─── The data

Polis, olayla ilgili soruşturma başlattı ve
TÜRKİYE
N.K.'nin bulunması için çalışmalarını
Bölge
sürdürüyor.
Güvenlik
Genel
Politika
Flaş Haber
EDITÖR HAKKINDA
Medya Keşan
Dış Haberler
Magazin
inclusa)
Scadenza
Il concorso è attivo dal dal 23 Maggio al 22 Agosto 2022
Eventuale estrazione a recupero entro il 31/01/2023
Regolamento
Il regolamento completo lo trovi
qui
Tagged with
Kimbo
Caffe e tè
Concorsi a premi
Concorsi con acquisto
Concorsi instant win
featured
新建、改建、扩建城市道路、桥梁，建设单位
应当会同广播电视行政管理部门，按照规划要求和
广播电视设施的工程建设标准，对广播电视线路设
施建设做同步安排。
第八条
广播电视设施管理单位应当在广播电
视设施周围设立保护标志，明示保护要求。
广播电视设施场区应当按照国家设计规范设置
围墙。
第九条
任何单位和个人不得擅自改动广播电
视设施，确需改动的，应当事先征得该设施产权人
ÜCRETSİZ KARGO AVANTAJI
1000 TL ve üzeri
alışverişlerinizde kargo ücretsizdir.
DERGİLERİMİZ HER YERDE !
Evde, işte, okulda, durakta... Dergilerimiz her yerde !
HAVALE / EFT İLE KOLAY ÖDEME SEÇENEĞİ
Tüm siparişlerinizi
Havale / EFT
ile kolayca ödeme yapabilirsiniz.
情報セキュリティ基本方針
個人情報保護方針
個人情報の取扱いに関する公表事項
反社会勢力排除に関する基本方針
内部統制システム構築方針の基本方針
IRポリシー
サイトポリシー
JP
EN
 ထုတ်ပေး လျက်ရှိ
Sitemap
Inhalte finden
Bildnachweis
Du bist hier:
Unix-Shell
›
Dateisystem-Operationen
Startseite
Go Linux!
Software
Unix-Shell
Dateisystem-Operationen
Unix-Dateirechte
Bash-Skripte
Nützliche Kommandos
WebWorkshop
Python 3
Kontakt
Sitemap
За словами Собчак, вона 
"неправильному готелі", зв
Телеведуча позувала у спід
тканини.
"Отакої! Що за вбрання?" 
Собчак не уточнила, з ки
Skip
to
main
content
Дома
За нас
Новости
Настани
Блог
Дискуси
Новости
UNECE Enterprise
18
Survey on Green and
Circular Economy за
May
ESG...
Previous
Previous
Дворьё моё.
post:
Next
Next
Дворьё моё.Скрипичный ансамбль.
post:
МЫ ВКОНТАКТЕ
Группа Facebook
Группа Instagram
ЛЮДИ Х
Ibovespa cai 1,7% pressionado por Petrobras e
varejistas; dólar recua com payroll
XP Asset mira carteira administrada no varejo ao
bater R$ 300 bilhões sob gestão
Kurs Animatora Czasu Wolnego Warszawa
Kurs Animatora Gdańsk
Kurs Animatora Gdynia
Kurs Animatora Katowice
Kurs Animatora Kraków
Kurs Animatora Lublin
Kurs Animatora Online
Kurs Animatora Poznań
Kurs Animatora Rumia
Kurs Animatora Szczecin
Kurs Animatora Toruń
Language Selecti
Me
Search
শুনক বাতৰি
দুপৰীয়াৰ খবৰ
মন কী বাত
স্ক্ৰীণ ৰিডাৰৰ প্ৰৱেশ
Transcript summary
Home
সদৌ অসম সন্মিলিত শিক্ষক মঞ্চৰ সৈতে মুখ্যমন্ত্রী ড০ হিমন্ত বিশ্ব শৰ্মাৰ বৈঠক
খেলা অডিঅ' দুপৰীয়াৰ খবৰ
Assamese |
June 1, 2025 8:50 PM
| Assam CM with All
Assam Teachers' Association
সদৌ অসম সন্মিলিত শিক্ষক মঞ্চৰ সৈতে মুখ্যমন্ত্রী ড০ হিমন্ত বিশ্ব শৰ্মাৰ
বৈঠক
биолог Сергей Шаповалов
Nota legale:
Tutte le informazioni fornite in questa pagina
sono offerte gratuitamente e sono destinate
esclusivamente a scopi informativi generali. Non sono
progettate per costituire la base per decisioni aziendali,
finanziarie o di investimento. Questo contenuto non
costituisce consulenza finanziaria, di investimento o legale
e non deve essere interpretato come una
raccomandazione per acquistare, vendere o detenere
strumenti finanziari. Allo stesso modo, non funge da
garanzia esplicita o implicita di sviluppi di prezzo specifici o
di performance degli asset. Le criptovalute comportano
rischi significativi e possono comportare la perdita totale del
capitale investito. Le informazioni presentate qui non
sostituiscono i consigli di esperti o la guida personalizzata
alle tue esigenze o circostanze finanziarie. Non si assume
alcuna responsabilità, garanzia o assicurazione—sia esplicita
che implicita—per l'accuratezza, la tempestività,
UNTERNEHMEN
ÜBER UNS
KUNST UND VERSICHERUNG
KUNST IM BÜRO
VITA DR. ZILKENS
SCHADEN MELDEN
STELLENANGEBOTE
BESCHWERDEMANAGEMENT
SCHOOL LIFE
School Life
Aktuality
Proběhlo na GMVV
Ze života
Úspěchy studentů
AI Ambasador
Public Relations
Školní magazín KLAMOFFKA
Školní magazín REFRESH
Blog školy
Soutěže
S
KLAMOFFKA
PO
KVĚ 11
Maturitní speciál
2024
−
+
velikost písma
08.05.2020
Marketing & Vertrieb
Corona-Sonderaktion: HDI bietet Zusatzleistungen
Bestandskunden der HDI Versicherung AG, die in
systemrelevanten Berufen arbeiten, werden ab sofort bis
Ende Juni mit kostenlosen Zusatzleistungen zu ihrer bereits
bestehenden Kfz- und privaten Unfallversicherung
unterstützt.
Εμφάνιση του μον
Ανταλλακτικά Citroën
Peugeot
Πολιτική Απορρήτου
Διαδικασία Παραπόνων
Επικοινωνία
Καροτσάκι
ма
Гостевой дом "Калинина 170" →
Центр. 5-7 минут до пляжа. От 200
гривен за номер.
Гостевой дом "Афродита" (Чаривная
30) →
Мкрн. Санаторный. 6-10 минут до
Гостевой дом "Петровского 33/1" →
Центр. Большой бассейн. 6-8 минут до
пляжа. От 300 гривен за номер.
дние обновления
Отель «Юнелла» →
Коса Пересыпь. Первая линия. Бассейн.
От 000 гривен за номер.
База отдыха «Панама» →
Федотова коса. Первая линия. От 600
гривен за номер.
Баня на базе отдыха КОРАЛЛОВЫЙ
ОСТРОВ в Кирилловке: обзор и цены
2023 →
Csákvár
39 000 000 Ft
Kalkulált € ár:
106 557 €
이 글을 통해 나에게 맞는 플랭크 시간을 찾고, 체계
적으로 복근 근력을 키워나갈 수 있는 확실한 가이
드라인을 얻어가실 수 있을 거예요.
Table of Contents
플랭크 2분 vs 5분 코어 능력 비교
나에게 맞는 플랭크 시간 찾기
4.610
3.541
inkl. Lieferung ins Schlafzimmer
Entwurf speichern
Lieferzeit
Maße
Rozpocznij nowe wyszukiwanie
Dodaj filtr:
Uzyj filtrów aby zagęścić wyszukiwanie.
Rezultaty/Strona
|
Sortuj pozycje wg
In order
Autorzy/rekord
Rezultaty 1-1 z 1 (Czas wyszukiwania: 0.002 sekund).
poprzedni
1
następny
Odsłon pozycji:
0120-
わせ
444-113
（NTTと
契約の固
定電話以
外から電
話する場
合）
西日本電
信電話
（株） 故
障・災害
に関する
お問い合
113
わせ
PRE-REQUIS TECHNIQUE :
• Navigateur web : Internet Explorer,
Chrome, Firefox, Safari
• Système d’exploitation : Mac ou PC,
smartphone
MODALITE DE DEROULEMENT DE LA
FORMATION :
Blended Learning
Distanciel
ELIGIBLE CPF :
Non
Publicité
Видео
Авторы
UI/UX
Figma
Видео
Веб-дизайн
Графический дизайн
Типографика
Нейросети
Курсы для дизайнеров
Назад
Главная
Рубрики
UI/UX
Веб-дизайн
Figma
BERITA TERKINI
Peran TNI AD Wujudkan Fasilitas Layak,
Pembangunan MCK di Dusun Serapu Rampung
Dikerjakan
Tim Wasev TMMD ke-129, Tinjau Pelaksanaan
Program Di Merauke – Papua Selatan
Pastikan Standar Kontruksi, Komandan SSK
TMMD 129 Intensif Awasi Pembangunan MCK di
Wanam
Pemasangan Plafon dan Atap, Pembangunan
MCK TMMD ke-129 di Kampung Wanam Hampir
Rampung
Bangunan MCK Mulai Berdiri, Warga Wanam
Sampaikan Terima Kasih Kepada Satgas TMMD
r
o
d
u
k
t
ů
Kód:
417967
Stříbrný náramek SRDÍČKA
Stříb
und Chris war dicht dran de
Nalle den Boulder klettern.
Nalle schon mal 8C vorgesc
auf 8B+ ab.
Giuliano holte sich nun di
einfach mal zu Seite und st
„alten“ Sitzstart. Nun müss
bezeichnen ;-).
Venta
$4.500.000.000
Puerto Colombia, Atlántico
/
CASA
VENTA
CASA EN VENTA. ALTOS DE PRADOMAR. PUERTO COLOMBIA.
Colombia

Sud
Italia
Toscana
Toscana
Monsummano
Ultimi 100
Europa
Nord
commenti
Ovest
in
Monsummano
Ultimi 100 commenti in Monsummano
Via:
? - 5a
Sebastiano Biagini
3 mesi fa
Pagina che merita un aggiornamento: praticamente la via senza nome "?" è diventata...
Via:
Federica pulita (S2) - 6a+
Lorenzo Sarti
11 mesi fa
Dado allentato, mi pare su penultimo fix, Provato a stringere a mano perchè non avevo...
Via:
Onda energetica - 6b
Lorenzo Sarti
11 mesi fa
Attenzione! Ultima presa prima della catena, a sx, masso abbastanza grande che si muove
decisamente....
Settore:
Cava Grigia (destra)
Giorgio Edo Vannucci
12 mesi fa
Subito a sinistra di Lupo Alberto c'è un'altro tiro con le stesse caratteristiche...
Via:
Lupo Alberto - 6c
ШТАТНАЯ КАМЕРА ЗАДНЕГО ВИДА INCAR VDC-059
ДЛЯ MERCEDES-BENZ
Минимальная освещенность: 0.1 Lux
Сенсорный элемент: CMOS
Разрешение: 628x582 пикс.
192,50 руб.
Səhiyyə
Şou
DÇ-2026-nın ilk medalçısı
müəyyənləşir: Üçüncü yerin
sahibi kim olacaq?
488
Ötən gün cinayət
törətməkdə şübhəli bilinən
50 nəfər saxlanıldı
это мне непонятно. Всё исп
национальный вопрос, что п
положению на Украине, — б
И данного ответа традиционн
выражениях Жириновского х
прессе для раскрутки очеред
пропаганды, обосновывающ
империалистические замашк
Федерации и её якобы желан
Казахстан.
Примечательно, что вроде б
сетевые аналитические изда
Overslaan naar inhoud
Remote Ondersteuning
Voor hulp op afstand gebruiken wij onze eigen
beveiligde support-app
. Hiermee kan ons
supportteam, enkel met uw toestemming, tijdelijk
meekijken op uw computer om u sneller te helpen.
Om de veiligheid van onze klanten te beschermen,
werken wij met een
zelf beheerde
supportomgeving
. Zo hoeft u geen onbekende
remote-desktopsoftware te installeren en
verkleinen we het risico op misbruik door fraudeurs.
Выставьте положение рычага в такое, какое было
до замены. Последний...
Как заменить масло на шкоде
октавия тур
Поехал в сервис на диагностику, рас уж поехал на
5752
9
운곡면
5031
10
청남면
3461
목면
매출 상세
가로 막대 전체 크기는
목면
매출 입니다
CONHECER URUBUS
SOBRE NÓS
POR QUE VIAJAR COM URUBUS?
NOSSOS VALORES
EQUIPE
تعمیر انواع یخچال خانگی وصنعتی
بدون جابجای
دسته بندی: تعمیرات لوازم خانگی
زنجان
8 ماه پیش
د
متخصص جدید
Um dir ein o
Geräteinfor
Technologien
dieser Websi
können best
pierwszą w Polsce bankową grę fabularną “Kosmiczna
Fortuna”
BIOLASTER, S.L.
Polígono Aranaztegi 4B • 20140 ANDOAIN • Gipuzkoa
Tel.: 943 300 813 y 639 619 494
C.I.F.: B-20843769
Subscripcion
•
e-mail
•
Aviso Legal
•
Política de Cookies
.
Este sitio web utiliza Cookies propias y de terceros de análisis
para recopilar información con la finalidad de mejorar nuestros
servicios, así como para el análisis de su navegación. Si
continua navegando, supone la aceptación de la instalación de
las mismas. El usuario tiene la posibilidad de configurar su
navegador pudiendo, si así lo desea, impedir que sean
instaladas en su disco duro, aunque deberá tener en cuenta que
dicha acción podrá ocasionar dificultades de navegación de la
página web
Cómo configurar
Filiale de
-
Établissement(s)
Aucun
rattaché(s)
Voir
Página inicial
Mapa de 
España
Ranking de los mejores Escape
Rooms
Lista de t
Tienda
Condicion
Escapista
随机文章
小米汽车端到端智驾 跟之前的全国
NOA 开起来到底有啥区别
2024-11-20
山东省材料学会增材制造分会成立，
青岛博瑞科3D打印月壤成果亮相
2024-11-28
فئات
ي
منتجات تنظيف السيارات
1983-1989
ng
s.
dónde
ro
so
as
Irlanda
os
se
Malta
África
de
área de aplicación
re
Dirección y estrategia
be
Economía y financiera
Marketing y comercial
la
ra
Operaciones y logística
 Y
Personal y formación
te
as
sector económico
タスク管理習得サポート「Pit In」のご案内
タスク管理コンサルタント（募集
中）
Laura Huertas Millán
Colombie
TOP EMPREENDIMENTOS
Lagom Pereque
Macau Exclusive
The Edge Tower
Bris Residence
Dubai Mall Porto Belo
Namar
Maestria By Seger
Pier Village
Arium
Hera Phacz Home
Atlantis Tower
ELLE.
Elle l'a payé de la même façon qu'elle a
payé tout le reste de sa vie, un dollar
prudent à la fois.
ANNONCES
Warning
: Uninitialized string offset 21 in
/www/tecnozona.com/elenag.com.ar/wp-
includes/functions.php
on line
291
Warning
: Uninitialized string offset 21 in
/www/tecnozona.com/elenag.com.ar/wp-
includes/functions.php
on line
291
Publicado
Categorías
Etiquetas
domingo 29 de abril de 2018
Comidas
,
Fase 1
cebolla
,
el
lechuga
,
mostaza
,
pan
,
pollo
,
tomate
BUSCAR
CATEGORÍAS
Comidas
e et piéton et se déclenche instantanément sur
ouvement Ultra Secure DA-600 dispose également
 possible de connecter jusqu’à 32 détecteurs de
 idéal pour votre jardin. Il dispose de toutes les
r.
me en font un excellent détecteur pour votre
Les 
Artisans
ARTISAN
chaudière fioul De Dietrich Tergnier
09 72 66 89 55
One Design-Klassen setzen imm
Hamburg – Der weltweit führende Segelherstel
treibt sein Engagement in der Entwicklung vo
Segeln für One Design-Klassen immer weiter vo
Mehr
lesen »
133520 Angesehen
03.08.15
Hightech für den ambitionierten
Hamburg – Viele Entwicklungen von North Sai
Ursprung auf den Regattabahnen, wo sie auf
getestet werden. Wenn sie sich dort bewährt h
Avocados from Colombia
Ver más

──────

Task details
Reproduce everything from the start of the items down to the line containing "Ibovespa cai 1,7% pressionado por Petrobras e", swapping "Sitemap" for "Site Map" and leaving all else unchanged.

Written answer
Polis, olayla ilgili soruşturma başlattı ve
TÜRKİYE
N.K.'nin bulunması için çalışmalarını
Bölge
sürdürüyor.
Güvenlik
Genel
Politika
Flaş Haber
EDITÖR HAKKINDA
Medya Keşan
Dış Haberler
Magazin
inclusa)
Scadenza
Il concorso è attivo dal dal 23 Maggio al 22 Agosto 2022
Eventuale estrazione a recupero entro il 31/01/2023
Regolamento
Il regolamento completo lo trovi
qui
Tagged with
Kimbo
Caffe e tè
Concorsi a premi
Concorsi con acquisto
Concorsi instant win
featured
新建、改建、扩建城市道路、桥梁，建设单位
应当会同广播电视行政管理部门，按照规划要求和
广播电视设施的工程建设标准，对广播电视线路设
施建设做同步安排。
第八条
广播电视设施管理单位应当在广播电
视设施周围设立保护标志，明示保护要求。
广播电视设施场区应当按照国家设计规范设置
围墙。
第九条
任何单位和个人不得擅自改动广播电
视设施，确需改动的，应当事先征得该设施产权人
ÜCRETSİZ KARGO AVANTAJI
1000 TL ve üzeri
alışverişlerinizde kargo ücretsizdir.
DERGİLERİMİZ HER YERDE !
Evde, işte, okulda, durakta... Dergilerimiz her yerde !
HAVALE / EFT İLE KOLAY ÖDEME SEÇENEĞİ
Tüm siparişlerinizi
Havale / EFT
ile kolayca ödeme yapabilirsiniz.
情報セキュリティ基本方針
個人情報保護方針
個人情報の取扱いに関する公表事項
反社会勢力排除に関する基本方針
内部統制システム構築方針の基本方針
IRポリシー
サイトポリシー
JP
EN
 ထုတ်ပေး လျက်ရှိ
Site Map
Inhalte finden
Bildnachweis
Du bist hier:
Unix-Shell
›
Dateisystem-Operationen
Startseite
Go Linux!
Software
Unix-Shell
Dateisystem-Operationen
Unix-Dateirechte
Bash-Skripte
Nützliche Kommandos
WebWorkshop
Python 3
Kontakt
Site Map
За словами Собчак, вона 
"неправильному готелі", зв
Телеведуча позувала у спід
тканини.
"Отакої! Що за вбрання?" 
Собчак не уточнила, з ки
Skip
to
main
content
Дома
За нас
Новости
Настани
Блог
Дискуси
Новости
UNECE Enterprise
18
Survey on Green and
Circular Economy за
May
ESG...
Previous
Previous
Дворьё моё.
post:
Next
Next
Дворьё моё.Скрипичный ансамбль.
post:
МЫ ВКОНТАКТЕ
Группа Facebook
Группа Instagram
ЛЮДИ Х
Ibovespa cai 1,7% pressionado por Petrobras e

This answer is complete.